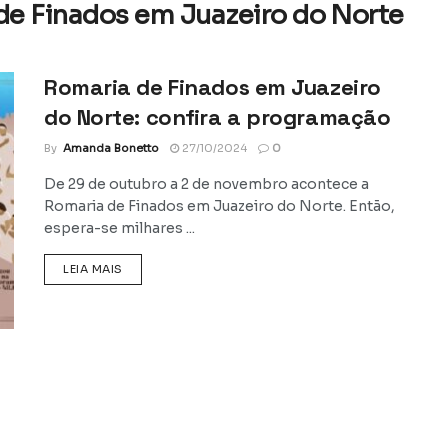
e Finados em Juazeiro do Norte
Romaria de Finados em Juazeiro
do Norte: confira a programação
By
Amanda Bonetto
27/10/2024
0
De 29 de outubro a 2 de novembro acontece a
Romaria de Finados em Juazeiro do Norte. Então,
espera-se milhares ...
DETAILS
LEIA MAIS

→ **DIRECTIONS FOR THIS TASK**: The answer must be every line from the entries above that holds the string "Norte".

→ **WORKED SOLUTION**:
e Finados em Juazeiro do Norte
do Norte: confira a programação
Romaria de Finados em Juazeiro do Norte. Então,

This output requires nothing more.